PROBLEM DETAILS
Copy the lines below word for word.

Collected data entries:
• • • • • • •

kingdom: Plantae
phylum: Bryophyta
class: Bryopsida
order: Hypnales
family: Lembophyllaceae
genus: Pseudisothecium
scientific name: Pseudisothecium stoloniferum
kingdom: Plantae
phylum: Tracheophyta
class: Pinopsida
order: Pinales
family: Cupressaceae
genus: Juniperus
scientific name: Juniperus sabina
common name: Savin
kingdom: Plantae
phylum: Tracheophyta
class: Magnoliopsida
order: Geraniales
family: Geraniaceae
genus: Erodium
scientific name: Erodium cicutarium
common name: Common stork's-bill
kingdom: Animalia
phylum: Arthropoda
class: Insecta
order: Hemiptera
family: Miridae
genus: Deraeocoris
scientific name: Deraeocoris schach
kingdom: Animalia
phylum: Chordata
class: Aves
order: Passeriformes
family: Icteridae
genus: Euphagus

• • • • • • •

TASK SOLUTION
kingdom: Plantae
phylum: Bryophyta
class: Bryopsida
order: Hypnales
family: Lembophyllaceae
genus: Pseudisothecium
scientific name: Pseudisothecium stoloniferum
kingdom: Plantae
phylum: Tracheophyta
class: Pinopsida
order: Pinales
family: Cupressaceae
genus: Juniperus
scientific name: Juniperus sabina
common name: Savin
kingdom: Plantae
phylum: Tracheophyta
class: Magnoliopsida
order: Geraniales
family: Geraniaceae
genus: Erodium
scientific name: Erodium cicutarium
common name: Common stork's-bill
kingdom: Animalia
phylum: Arthropoda
class: Insecta
order: Hemiptera
family: Miridae
genus: Deraeocoris
scientific name: Deraeocoris schach
kingdom: Animalia
phylum: Chordata
class: Aves
order: Passeriformes
family: Icteridae
genus: Euphagus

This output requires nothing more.